Dorr, the director of research for the RethinkX think tank, is the latest speaker in Utah Tech’s Human <–> Tech Speaker Series. He will present “Rethinking Humanity: Reasons for Optimism Amidst the Disruptions” at 4 p.m. on Sept. 20 in the Zion Room, located on the fifth floor of the Holland Centennial Commons on the Utah Tech campus. The lecture is a free public event and everyone is invited to attend.

“Adam Dorr’s work on the impact of social and environmental disruptions on humanity is very much in keeping with UT’s human-centered approach to problem-solving,” said Dr. Stephen Lee, dean of Utah Tech’s College of Humanities & Social Sciences. “While we face grave challenges ahead, Dr. Dorr’s work shows why it is both necessary and economically viable to address those big problems now.”

Dorr’s presentation will tackle the topics addressed in RethinkX’s book “Rethinking Humanity.” The book is available as a free download here.

Dorr’s recent RethinkX publications have focused on the disruption of the global energy sector by new energy generation and storage technologies as well as the implications of the energy, transportation and food disruptions for climate change. He earned a master’s degree from the University of Michigan’s School for Environment and Sustainability and a doctorate from at University of California, Los Angeles’ Luskin School of Public Affairs.

As an independent think tank, RethinkX analyzes and forecasts the speed and scale of technology-driven disruption and its implications across society. The organization produces impartial, data-driven analyses that identify pivotal choices to be made by investors, business, policy and civic leaders.

Utah Tech’s Human <–> Tech Speaker Series is a collaboration between the university’s College of Humanities & Social Sciences and the Division of Academic Affairs. The series reflects on the relationship between technology and society that is at the center of UT’s mission to be the only open, inclusive, comprehensive, polytechnic university in the nation.

“Utah Tech’s comprehensive polytechnic mission encourages the faculty and staff to  reimagine how we address societal challenges,” said Dr. Michael Lacourse, UT’s vice president of academic affairs and provost.

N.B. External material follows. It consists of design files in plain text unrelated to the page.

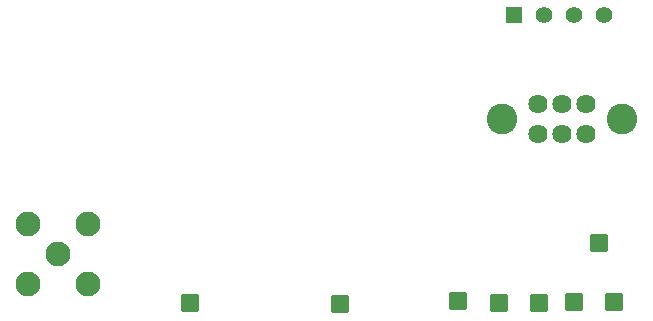
<source format=gbs>
G04 Layer: BottomSolderMaskLayer*
G04 EasyEDA Pro v2.2.37.7, 2025-04-12 19:39:53*
G04 Gerber Generator version 0.3*
G04 Scale: 100 percent, Rotated: No, Reflected: No*
G04 Dimensions in millimeters*
G04 Leading zeros omitted, absolute positions, 4 integers and 5 decimals*
%FSLAX45Y45*%
%MOMM*%
%AMRoundRect*1,1,$1,$2,$3*1,1,$1,$4,$5*1,1,$1,0-$2,0-$3*1,1,$1,0-$4,0-$5*20,1,$1,$2,$3,$4,$5,0*20,1,$1,$4,$5,0-$2,0-$3,0*20,1,$1,0-$2,0-$3,0-$4,0-$5,0*20,1,$1,0-$4,0-$5,$2,$3,0*4,1,4,$2,$3,$4,$5,0-$2,0-$3,0-$4,0-$5,$2,$3,0*%
%ADD10RoundRect,0.09516X-0.70322X0.70322X0.70322X0.70322*%
%ADD11C,1.397*%
%ADD12RoundRect,0.09471X0.65114X-0.65114X-0.65114X-0.65114*%
%ADD13C,2.1016*%
%ADD14C,1.6256*%
%ADD15C,2.6016*%
G75*


G04 Pad Start*
G54D10*
G01X-6933844Y2051501D03*
G01X-6302845Y2051742D03*
G01X-5959945Y2055502D03*
G01X-6598945Y2043741D03*
G01X-9552643Y2051501D03*
G01X-6083300Y2552700D03*
G54D11*
G01X-6045200Y4483100D03*
G01X-6299200Y4483100D03*
G01X-6553200Y4483100D03*
G54D12*
G01X-6807200Y4483100D03*
G54D13*
G01X-10668000Y2463800D03*
G01X-10922000Y2717800D03*
G01X-10922000Y2209800D03*
G01X-10414000Y2209800D03*
G01X-10414000Y2717800D03*
G54D14*
G01X-6600795Y3731804D03*
G01X-6400795Y3731804D03*
G01X-6200795Y3731804D03*
G01X-6600795Y3481817D03*
G01X-6400795Y3481817D03*
G01X-6200795Y3481817D03*
G54D15*
G01X-6910802Y3606810D03*
G01X-5890788Y3606810D03*
G54D10*
G01X-8282643Y2035042D03*
G01X-7283343Y2060442D03*
G04 Pad End*

M02*


</source>
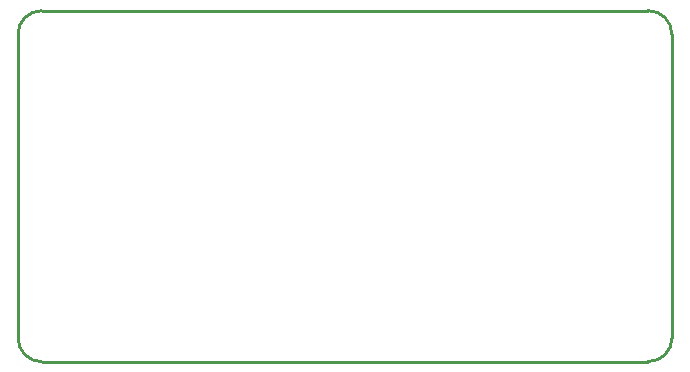
<source format=gko>
G04 Layer: BoardOutlineLayer*
G04 EasyEDA v6.5.39, 2024-01-01 10:38:23*
G04 ea5c35bb8de24b5fb85cbc62f3f06c18,0207d7639cbd4ff9ba197a67aa53e6ca,10*
G04 Gerber Generator version 0.2*
G04 Scale: 100 percent, Rotated: No, Reflected: No *
G04 Dimensions in millimeters *
G04 leading zeros omitted , absolute positions ,4 integer and 5 decimal *
%FSLAX45Y45*%
%MOMM*%

%ADD10C,0.2540*%
D10*
X1054097Y3832191D02*
G01*
X1054097Y6403987D01*
X6391287Y3632192D02*
G01*
X1254097Y3632192D01*
X6591287Y6403987D02*
G01*
X6591287Y3832191D01*
X1254097Y6603987D02*
G01*
X6391287Y6603987D01*
G75*
G01*
X6391287Y6603987D02*
G02*
X6591287Y6403987I0J-200000D01*
G75*
G01*
X6591287Y3832192D02*
G02*
X6391287Y3632193I-200000J0D01*
G75*
G01*
X1254097Y3632193D02*
G02*
X1054098Y3832192I0J199999D01*
G75*
G01*
X1054098Y6403987D02*
G02*
X1254097Y6603987I199999J0D01*

%LPD*%
M02*

</source>
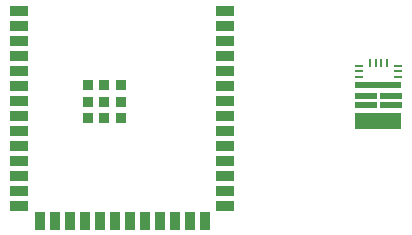
<source format=gbr>
%TF.GenerationSoftware,KiCad,Pcbnew,9.0.2*%
%TF.CreationDate,2025-11-05T15:04:59+13:00*%
%TF.ProjectId,Rob_Dev_Board,526f625f-4465-4765-9f42-6f6172642e6b,rev?*%
%TF.SameCoordinates,Original*%
%TF.FileFunction,Copper,L1,Top*%
%TF.FilePolarity,Positive*%
%FSLAX46Y46*%
G04 Gerber Fmt 4.6, Leading zero omitted, Abs format (unit mm)*
G04 Created by KiCad (PCBNEW 9.0.2) date 2025-11-05 15:04:59*
%MOMM*%
%LPD*%
G01*
G04 APERTURE LIST*
%TA.AperFunction,SMDPad,CuDef*%
%ADD10R,0.650001X0.249999*%
%TD*%
%TA.AperFunction,SMDPad,CuDef*%
%ADD11R,4.000000X0.499999*%
%TD*%
%TA.AperFunction,SMDPad,CuDef*%
%ADD12R,1.925000X0.499999*%
%TD*%
%TA.AperFunction,SMDPad,CuDef*%
%ADD13R,4.000000X1.350000*%
%TD*%
%TA.AperFunction,SMDPad,CuDef*%
%ADD14R,0.249999X0.650001*%
%TD*%
%TA.AperFunction,SMDPad,CuDef*%
%ADD15R,1.500000X0.900000*%
%TD*%
%TA.AperFunction,SMDPad,CuDef*%
%ADD16R,0.900000X1.500000*%
%TD*%
%TA.AperFunction,SMDPad,CuDef*%
%ADD17R,0.900000X0.900000*%
%TD*%
G04 APERTURE END LIST*
D10*
%TO.P,U1,1,FAULT_N*%
%TO.N,unconnected-(U1-FAULT_N-Pad1)*%
X101837498Y-78625000D03*
%TO.P,U1,2,IPROPI*%
%TO.N,unconnected-(U1-IPROPI-Pad2)*%
X101837498Y-79124999D03*
%TO.P,U1,3,SLEEP_N*%
%TO.N,unconnected-(U1-SLEEP_N-Pad3)*%
X101837498Y-79624998D03*
D11*
%TO.P,U1,4,VM*%
%TO.N,unconnected-(U1-VM-Pad4)*%
X103462499Y-80299998D03*
D12*
%TO.P,U1,5,OUT2*%
%TO.N,unconnected-(U1-OUT2-Pad5)*%
X102424998Y-81199999D03*
%TO.P,U1,6,OUT2*%
%TO.N,unconnected-(U1-OUT2-Pad6)*%
X102424998Y-82000000D03*
D13*
%TO.P,U1,7,GND*%
%TO.N,unconnected-(U1-GND-Pad7)*%
X103462499Y-83324998D03*
D12*
%TO.P,U1,8,OUT1*%
%TO.N,unconnected-(U1-OUT1-Pad8)*%
X104500000Y-82000000D03*
%TO.P,U1,9,OUT1*%
%TO.N,unconnected-(U1-OUT1-Pad9)*%
X104500000Y-81199999D03*
D10*
%TO.P,U1,10,DRVOFF*%
%TO.N,unconnected-(U1-DRVOFF-Pad10)*%
X105087500Y-79624998D03*
%TO.P,U1,11,EN_IN1*%
%TO.N,unconnected-(U1-EN_IN1-Pad11)*%
X105087500Y-79124999D03*
%TO.P,U1,12,PH_IN2*%
%TO.N,unconnected-(U1-PH_IN2-Pad12)*%
X105087500Y-78625000D03*
D14*
%TO.P,U1,13,DIAG*%
%TO.N,unconnected-(U1-DIAG-Pad13)*%
X104212500Y-78374998D03*
%TO.P,U1,14,SR*%
%TO.N,unconnected-(U1-SR-Pad14)*%
X103712499Y-78374998D03*
%TO.P,U1,15,ITRIP*%
%TO.N,unconnected-(U1-ITRIP-Pad15)*%
X103212499Y-78374998D03*
%TO.P,U1,16,MODE*%
%TO.N,unconnected-(U1-MODE-Pad16)*%
X102712498Y-78374998D03*
%TD*%
D15*
%TO.P,IC2,1,GND_1*%
%TO.N,unconnected-(IC2-GND_1-Pad1)*%
X73000000Y-73990000D03*
%TO.P,IC2,2,3V3*%
%TO.N,unconnected-(IC2-3V3-Pad2)*%
X73000000Y-75260000D03*
%TO.P,IC2,3,EN*%
%TO.N,unconnected-(IC2-EN-Pad3)*%
X73000000Y-76530000D03*
%TO.P,IC2,4,IO4*%
%TO.N,unconnected-(IC2-IO4-Pad4)*%
X73000000Y-77800000D03*
%TO.P,IC2,5,IO5*%
%TO.N,unconnected-(IC2-IO5-Pad5)*%
X73000000Y-79070000D03*
%TO.P,IC2,6,IO6*%
%TO.N,unconnected-(IC2-IO6-Pad6)*%
X73000000Y-80340000D03*
%TO.P,IC2,7,IO7*%
%TO.N,unconnected-(IC2-IO7-Pad7)*%
X73000000Y-81610000D03*
%TO.P,IC2,8,IO15*%
%TO.N,unconnected-(IC2-IO15-Pad8)*%
X73000000Y-82880000D03*
%TO.P,IC2,9,IO16*%
%TO.N,unconnected-(IC2-IO16-Pad9)*%
X73000000Y-84150000D03*
%TO.P,IC2,10,IO17*%
%TO.N,unconnected-(IC2-IO17-Pad10)*%
X73000000Y-85420000D03*
%TO.P,IC2,11,IO18*%
%TO.N,unconnected-(IC2-IO18-Pad11)*%
X73000000Y-86690000D03*
%TO.P,IC2,12,IO8*%
%TO.N,unconnected-(IC2-IO8-Pad12)*%
X73000000Y-87960000D03*
%TO.P,IC2,13,IO19*%
%TO.N,unconnected-(IC2-IO19-Pad13)*%
X73000000Y-89230000D03*
%TO.P,IC2,14,IO20*%
%TO.N,unconnected-(IC2-IO20-Pad14)*%
X73000000Y-90500000D03*
D16*
%TO.P,IC2,15,IO3*%
%TO.N,unconnected-(IC2-IO3-Pad15)*%
X74765000Y-91750000D03*
%TO.P,IC2,16,IO46*%
%TO.N,unconnected-(IC2-IO46-Pad16)*%
X76035000Y-91750000D03*
%TO.P,IC2,17,IO9*%
%TO.N,unconnected-(IC2-IO9-Pad17)*%
X77305000Y-91750000D03*
%TO.P,IC2,18,IO10*%
%TO.N,unconnected-(IC2-IO10-Pad18)*%
X78575000Y-91750000D03*
%TO.P,IC2,19,IO11*%
%TO.N,unconnected-(IC2-IO11-Pad19)*%
X79845000Y-91750000D03*
%TO.P,IC2,20,IO12*%
%TO.N,unconnected-(IC2-IO12-Pad20)*%
X81115000Y-91750000D03*
%TO.P,IC2,21,IO13*%
%TO.N,unconnected-(IC2-IO13-Pad21)*%
X82385000Y-91750000D03*
%TO.P,IC2,22,IO14*%
%TO.N,unconnected-(IC2-IO14-Pad22)*%
X83655000Y-91750000D03*
%TO.P,IC2,23,IO21*%
%TO.N,unconnected-(IC2-IO21-Pad23)*%
X84925000Y-91750000D03*
%TO.P,IC2,24,IO47*%
%TO.N,unconnected-(IC2-IO47-Pad24)*%
X86195000Y-91750000D03*
%TO.P,IC2,25,IO48*%
%TO.N,unconnected-(IC2-IO48-Pad25)*%
X87465000Y-91750000D03*
%TO.P,IC2,26,IO45*%
%TO.N,unconnected-(IC2-IO45-Pad26)*%
X88735000Y-91750000D03*
D15*
%TO.P,IC2,27,IO0*%
%TO.N,unconnected-(IC2-IO0-Pad27)*%
X90500000Y-90500000D03*
%TO.P,IC2,28,IO35*%
%TO.N,unconnected-(IC2-IO35-Pad28)*%
X90500000Y-89230000D03*
%TO.P,IC2,29,IO36*%
%TO.N,unconnected-(IC2-IO36-Pad29)*%
X90500000Y-87960000D03*
%TO.P,IC2,30,IO37*%
%TO.N,unconnected-(IC2-IO37-Pad30)*%
X90500000Y-86690000D03*
%TO.P,IC2,31,IO38*%
%TO.N,unconnected-(IC2-IO38-Pad31)*%
X90500000Y-85420000D03*
%TO.P,IC2,32,IO39*%
%TO.N,unconnected-(IC2-IO39-Pad32)*%
X90500000Y-84150000D03*
%TO.P,IC2,33,IO40*%
%TO.N,unconnected-(IC2-IO40-Pad33)*%
X90500000Y-82880000D03*
%TO.P,IC2,34,IO41*%
%TO.N,unconnected-(IC2-IO41-Pad34)*%
X90500000Y-81610000D03*
%TO.P,IC2,35,IO42*%
%TO.N,unconnected-(IC2-IO42-Pad35)*%
X90500000Y-80340000D03*
%TO.P,IC2,36,RXD0*%
%TO.N,unconnected-(IC2-RXD0-Pad36)*%
X90500000Y-79070000D03*
%TO.P,IC2,37,TXD0*%
%TO.N,unconnected-(IC2-TXD0-Pad37)*%
X90500000Y-77800000D03*
%TO.P,IC2,38,IO2*%
%TO.N,unconnected-(IC2-IO2-Pad38)*%
X90500000Y-76530000D03*
%TO.P,IC2,39,IO1*%
%TO.N,unconnected-(IC2-IO1-Pad39)*%
X90500000Y-75260000D03*
%TO.P,IC2,40,GND_2*%
%TO.N,unconnected-(IC2-GND_2-Pad40)*%
X90500000Y-73990000D03*
D17*
%TO.P,IC2,41,GND_3*%
%TO.N,unconnected-(IC2-GND_3-Pad41)*%
X80250000Y-81710000D03*
%TO.P,IC2,42,GND_4*%
%TO.N,unconnected-(IC2-GND_4-Pad42)*%
X78850000Y-80310000D03*
%TO.P,IC2,43,GND_5*%
%TO.N,unconnected-(IC2-GND_5-Pad43)*%
X78850000Y-81710000D03*
%TO.P,IC2,44,GND_6*%
%TO.N,unconnected-(IC2-GND_6-Pad44)*%
X78850000Y-83110000D03*
%TO.P,IC2,45,GND_7*%
%TO.N,unconnected-(IC2-GND_7-Pad45)*%
X80250000Y-83110000D03*
%TO.P,IC2,46,GND_8*%
%TO.N,unconnected-(IC2-GND_8-Pad46)*%
X81650000Y-83110000D03*
%TO.P,IC2,47,GND_9*%
%TO.N,unconnected-(IC2-GND_9-Pad47)*%
X81650000Y-81710000D03*
%TO.P,IC2,48,GND_10*%
%TO.N,unconnected-(IC2-GND_10-Pad48)*%
X81650000Y-80310000D03*
%TO.P,IC2,49,GND_11*%
%TO.N,unconnected-(IC2-GND_11-Pad49)*%
X80250000Y-80310000D03*
%TD*%
M02*

</source>
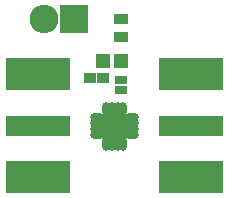
<source format=gts>
G04 #@! TF.FileFunction,Soldermask,Top*
%FSLAX46Y46*%
G04 Gerber Fmt 4.6, Leading zero omitted, Abs format (unit mm)*
G04 Created by KiCad (PCBNEW 4.0.2-stable) date Sat 23 Apr 2016 11:16:51 PM AKDT*
%MOMM*%
G01*
G04 APERTURE LIST*
%ADD10C,0.100000*%
%ADD11R,1.200000X1.150000*%
%ADD12R,1.000000X0.900000*%
%ADD13R,1.000000X0.800000*%
%ADD14R,2.432000X2.432000*%
%ADD15O,2.432000X2.432000*%
%ADD16R,1.300000X0.900000*%
%ADD17R,5.480000X1.690000*%
%ADD18R,5.480000X2.690000*%
%ADD19O,1.150000X0.700000*%
%ADD20O,0.700000X1.150000*%
%ADD21R,1.300000X1.300000*%
G04 APERTURE END LIST*
D10*
D11*
X141500000Y-99500000D03*
X140000000Y-99500000D03*
D12*
X140000000Y-101000000D03*
X138900000Y-101000000D03*
D13*
X141500000Y-101100000D03*
X141500000Y-102000000D03*
D14*
X137540000Y-96000000D03*
D15*
X135000000Y-96000000D03*
D16*
X141500000Y-96000000D03*
X141500000Y-97500000D03*
D17*
X134500000Y-105000000D03*
D18*
X134500000Y-109380000D03*
X134500000Y-100620000D03*
D19*
X139525000Y-104300000D03*
X139525000Y-104800000D03*
X139525000Y-105300000D03*
X139525000Y-105800000D03*
D20*
X140250000Y-106525000D03*
X140750000Y-106525000D03*
X141250000Y-106525000D03*
X141750000Y-106525000D03*
D19*
X142475000Y-105800000D03*
X142475000Y-105300000D03*
X142475000Y-104800000D03*
X142475000Y-104300000D03*
D20*
X141750000Y-103575000D03*
X141250000Y-103575000D03*
X140750000Y-103575000D03*
X140250000Y-103575000D03*
D21*
X141450000Y-105500000D03*
X141450000Y-104600000D03*
X140550000Y-105500000D03*
X140550000Y-104600000D03*
D17*
X147500000Y-105000000D03*
D18*
X147500000Y-100620000D03*
X147500000Y-109380000D03*
M02*

</source>
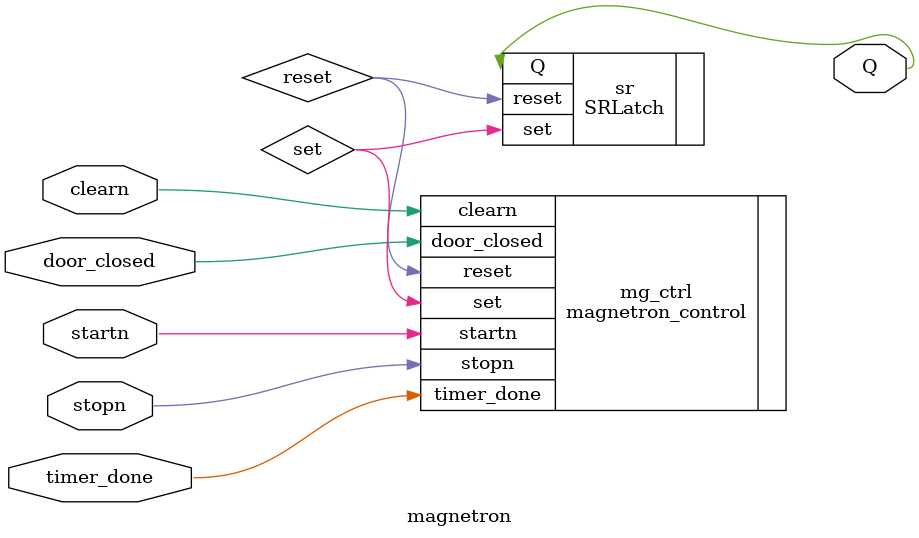
<source format=v>
`include "Magnetron/Logic/magnetron_control.v"
`include "Magnetron/SRLatch/SRLatch.v"

module magnetron(input wire startn,input wire stopn,input wire clearn,input wire door_closed,input wire timer_done,output wire Q);
  wire set;
  wire reset;
  
  magnetron_control mg_ctrl(.startn(startn),.stopn(stopn),.clearn(clearn),.door_closed(door_closed),.timer_done(timer_done),.set(set),.reset(reset));
  
  SRLatch sr(.set(set),.reset(reset),.Q(Q));
  
endmodule
</source>
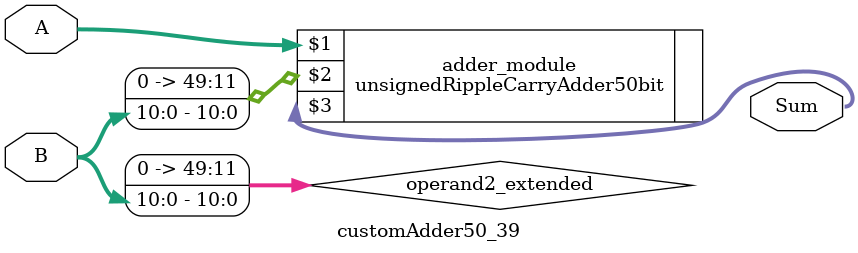
<source format=v>
module customAdder50_39(
                        input [49 : 0] A,
                        input [10 : 0] B,
                        
                        output [50 : 0] Sum
                );

        wire [49 : 0] operand2_extended;
        
        assign operand2_extended =  {39'b0, B};
        
        unsignedRippleCarryAdder50bit adder_module(
            A,
            operand2_extended,
            Sum
        );
        
        endmodule
        
</source>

As part of this model, Utah Tech offers active learning within all academic disciplines to ensure students graduate career ready. Students make, create and innovate in the classroom and online while gaining real-world active learning experiences through internships, clinical experiences, undergraduate research, industry partnerships and service learning.

“UT’s polytechnic mission means we tackle social problems from multiple perspectives, especially the humanities,” Lee said. “Our emphasis on preparing students with a wide range of job skills means they will be prepared for their first job and their sixth.”